More news on law schools is out this week.

The Wall Street Journal reports that law schools are increasingly offering prospective students incentives to enroll. Some schools are letting students submit applications past deadlines. Others are offering more scholarship money than ever to potential students.

Scholarship money offered by law schools has tripled in the past ten years, jumping from $816 million in the 2008-2009 school year to $1 billion in the last school year alone. The Journal reports that some law schools are even negotiating with prospective students on scholarship amounts.

Law schools this year have been concerned in general about the shrinking pool of applicants. The number of people taking the LSAT has fallen from 171,500 in 2010 to 155,000 last year to 130,000 this cycle, the smallest group since 2001.

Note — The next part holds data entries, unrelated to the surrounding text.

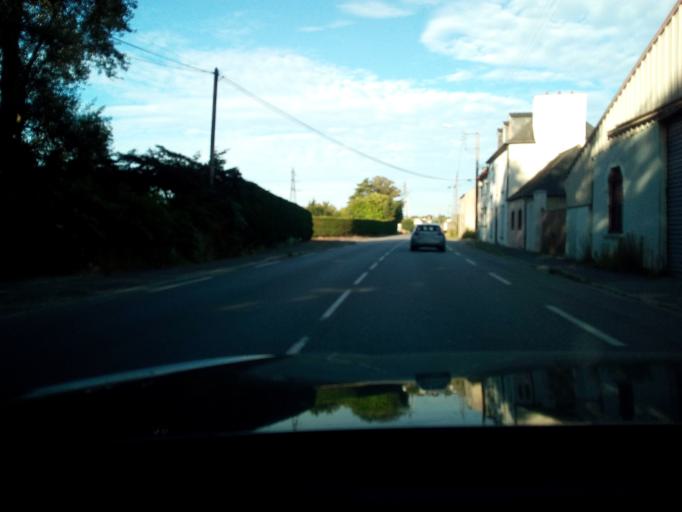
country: FR
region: Brittany
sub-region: Departement du Finistere
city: Landerneau
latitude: 48.4611
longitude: -4.2342
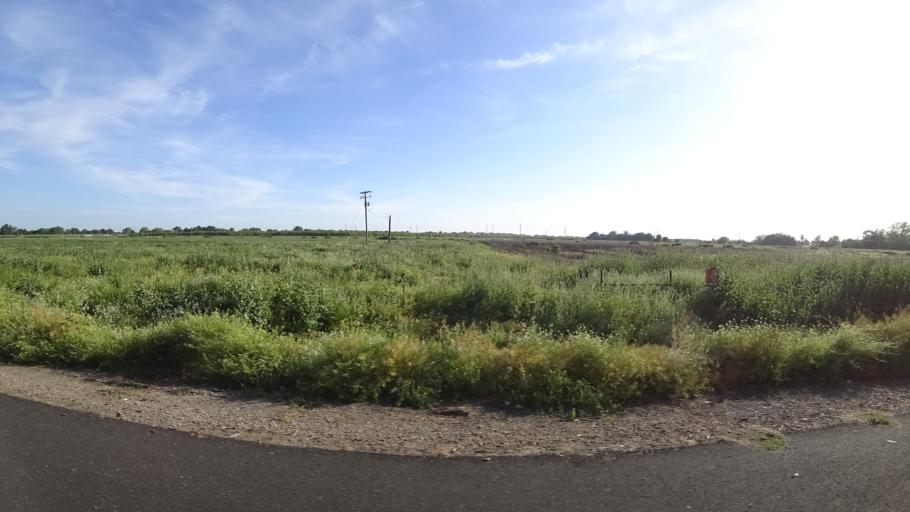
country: US
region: California
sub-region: Yuba County
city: Wheatland
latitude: 39.0067
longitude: -121.4179
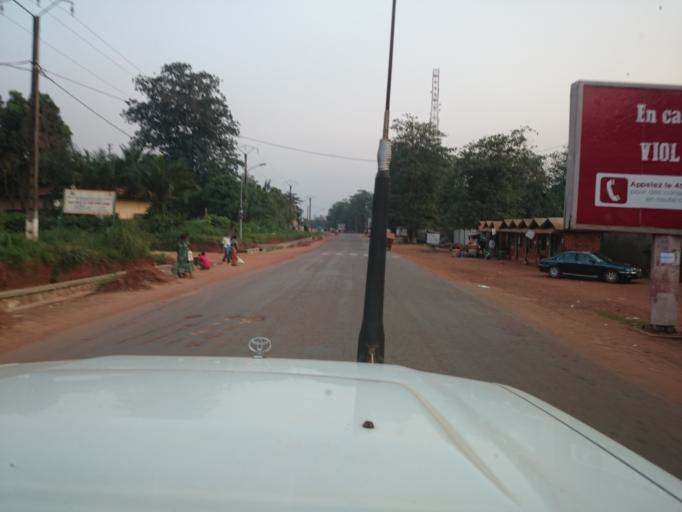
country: CF
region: Bangui
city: Bangui
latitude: 4.3758
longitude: 18.5708
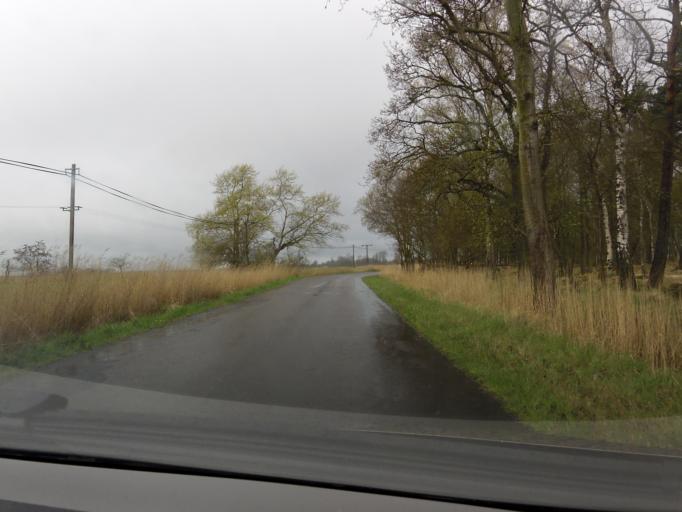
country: DE
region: Mecklenburg-Vorpommern
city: Zingst
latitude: 54.4199
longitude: 12.7472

A smaller test taker pool ultimately means fewer high-scoring (and rankings-boosting) participants for law schools to choose from. Maryland schools have already been affected, with he University of Baltimore School of Law reporting applicant numbers down 17 percent earlier this year.

One comment

  1. This is old news (as in “many years” old). Law schools, as you say yourself, have been increasing scholarship money for the last ten years, particularly private schools that have to compete against smaller state school tuitions (though state schools now offer substantial scholarships as well). Bargaining over scholarship money has been a fact of life in law school for a long time, and is not a new phenomenon.

    It also always has been the case that good students can apply to law school late in the summer, after the application deadline has passed, and still be admitted. Schools want to admit the best students and find a way to make room for them whenever they apply. Schools don’t advertise this, of course, because there is no need to. Smart people figure it out on their own, and smart people are the only ones who have leverage late in the admissions game.

    Also, the fact that the applicant pool is shrinking does not mean, as you say, that “ultimately” this means “fewer high-scoring participants” (at least significantly fewer). For this to be true the drop in applicants would have to be uniform across all admission index categories, and it is not. This is understandable. High-scoring applicants still can expect to do well in law school (as opposed to just get a law degree), and people who do well in law school have opportunities. It is true that there are fewer opportunities for those graduating in the bottom of the class than there used to be, but this is true for all of education. It’s always seemed strange to me that law school applicants think admission to law school necessarily entails guaranteed, high-level employment. In law, as in life generally, you pay your money and take your chances. The non-native born members of the law school applicant pool seem to understand this point much better than the home grown ones. I suppose it always has been that way in this Country.

    As for the drop in the UB applicant pool, you’d need to wait for a pattern. Large one year drops are not uncommon in law school admissions, particularly in volatile times, but often they are statistical anomalies and not harbingers of long term trends. Without knowing how many people apply to UB, I’m confident the School does not lack for qualified applicants, and that the size of its applicant pool will stabilize at a more than large enough number. The next time that doesn’t happen will be the first time. The law school applicant pool needed some market correction anyway. It was far more bloated than was healthy.

    The Wall Street Journal and New York Times have been pretty far behind the curve in their stories about the changing nature of legal education and the legal profession, and often way off base even when they’re timely. There are much better places to do “research.”